→ **Problem**:
Copy out every one of the records below, word for word and line for line.

→ **Available data**:

______

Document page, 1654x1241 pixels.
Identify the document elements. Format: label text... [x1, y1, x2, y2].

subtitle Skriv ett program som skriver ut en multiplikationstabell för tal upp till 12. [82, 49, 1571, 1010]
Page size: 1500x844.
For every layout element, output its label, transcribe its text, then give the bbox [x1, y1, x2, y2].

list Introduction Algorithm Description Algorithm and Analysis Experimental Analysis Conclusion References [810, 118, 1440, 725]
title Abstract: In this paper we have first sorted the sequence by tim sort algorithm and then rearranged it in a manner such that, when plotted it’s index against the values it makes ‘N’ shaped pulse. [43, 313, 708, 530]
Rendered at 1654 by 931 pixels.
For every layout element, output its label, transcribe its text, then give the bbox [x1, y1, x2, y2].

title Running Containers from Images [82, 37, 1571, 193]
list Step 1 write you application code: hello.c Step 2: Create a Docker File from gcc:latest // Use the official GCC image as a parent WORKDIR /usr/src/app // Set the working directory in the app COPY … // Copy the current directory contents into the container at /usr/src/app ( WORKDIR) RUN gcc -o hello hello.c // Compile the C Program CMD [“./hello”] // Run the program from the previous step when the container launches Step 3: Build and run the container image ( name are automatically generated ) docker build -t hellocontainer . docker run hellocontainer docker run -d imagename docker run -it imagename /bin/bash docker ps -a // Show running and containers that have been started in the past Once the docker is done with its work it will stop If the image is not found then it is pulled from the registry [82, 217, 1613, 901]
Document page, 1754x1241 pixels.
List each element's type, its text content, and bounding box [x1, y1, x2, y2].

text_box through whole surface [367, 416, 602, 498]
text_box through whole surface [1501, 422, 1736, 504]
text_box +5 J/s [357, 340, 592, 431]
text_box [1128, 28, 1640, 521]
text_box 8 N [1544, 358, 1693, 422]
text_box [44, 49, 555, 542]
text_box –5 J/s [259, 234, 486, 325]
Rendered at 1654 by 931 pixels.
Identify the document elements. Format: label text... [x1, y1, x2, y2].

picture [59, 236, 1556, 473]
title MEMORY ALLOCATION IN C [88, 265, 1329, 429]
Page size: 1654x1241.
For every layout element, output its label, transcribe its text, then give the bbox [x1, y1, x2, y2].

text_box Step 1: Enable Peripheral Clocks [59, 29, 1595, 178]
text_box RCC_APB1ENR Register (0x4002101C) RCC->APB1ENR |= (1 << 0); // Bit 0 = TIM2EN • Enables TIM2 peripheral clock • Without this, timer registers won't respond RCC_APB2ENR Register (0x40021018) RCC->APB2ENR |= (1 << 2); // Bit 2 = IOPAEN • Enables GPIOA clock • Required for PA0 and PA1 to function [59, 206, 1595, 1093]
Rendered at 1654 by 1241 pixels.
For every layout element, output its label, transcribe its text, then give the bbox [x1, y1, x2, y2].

______

→ **Reply**:
Document page, 1654x1241 pixels.
Identify the document elements. Format: label text... [x1, y1, x2, y2].

subtitle Skriv ett program som skriver ut en multiplikationstabell för tal upp till 12. [82, 49, 1571, 1010]
Page size: 1500x844.
For every layout element, output its label, transcribe its text, then give the bbox [x1, y1, x2, y2].

list Introduction Algorithm Description Algorithm and Analysis Experimental Analysis Conclusion References [810, 118, 1440, 725]
title Abstract: In this paper we have first sorted the sequence by tim sort algorithm and then rearranged it in a manner such that, when plotted it’s index against the values it makes ‘N’ shaped pulse. [43, 313, 708, 530]
Rendered at 1654 by 931 pixels.
For every layout element, output its label, transcribe its text, then give the bbox [x1, y1, x2, y2].

title Running Containers from Images [82, 37, 1571, 193]
list Step 1 write you application code: hello.c Step 2: Create a Docker File from gcc:latest // Use the official GCC image as a parent WORKDIR /usr/src/app // Set the working directory in the app COPY … // Copy the current directory contents into the container at /usr/src/app ( WORKDIR) RUN gcc -o hello hello.c // Compile the C Program CMD [“./hello”] // Run the program from the previous step when the container launches Step 3: Build and run the container image ( name are automatically generated ) docker build -t hellocontainer . docker run hellocontainer docker run -d imagename docker run -it imagename /bin/bash docker ps -a // Show running and containers that have been started in the past Once the docker is done with its work it will stop If the image is not found then it is pulled from the registry [82, 217, 1613, 901]
Document page, 1754x1241 pixels.
List each element's type, its text content, and bounding box [x1, y1, x2, y2].

text_box through whole surface [367, 416, 602, 498]
text_box through whole surface [1501, 422, 1736, 504]
text_box +5 J/s [357, 340, 592, 431]
text_box [1128, 28, 1640, 521]
text_box 8 N [1544, 358, 1693, 422]
text_box [44, 49, 555, 542]
text_box –5 J/s [259, 234, 486, 325]
Rendered at 1654 by 931 pixels.
Identify the document elements. Format: label text... [x1, y1, x2, y2].

picture [59, 236, 1556, 473]
title MEMORY ALLOCATION IN C [88, 265, 1329, 429]
Page size: 1654x1241.
For every layout element, output its label, transcribe its text, then give the bbox [x1, y1, x2, y2].

text_box Step 1: Enable Peripheral Clocks [59, 29, 1595, 178]
text_box RCC_APB1ENR Register (0x4002101C) RCC->APB1ENR |= (1 << 0); // Bit 0 = TIM2EN • Enables TIM2 peripheral clock • Without this, timer registers won't respond RCC_APB2ENR Register (0x40021018) RCC->APB2ENR |= (1 << 2); // Bit 2 = IOPAEN • Enables GPIOA clock • Required for PA0 and PA1 to function [59, 206, 1595, 1093]
Rendered at 1654 by 1241 pixels.
For every layout element, output its label, transcribe its text, then give the bbox [x1, y1, x2, y2].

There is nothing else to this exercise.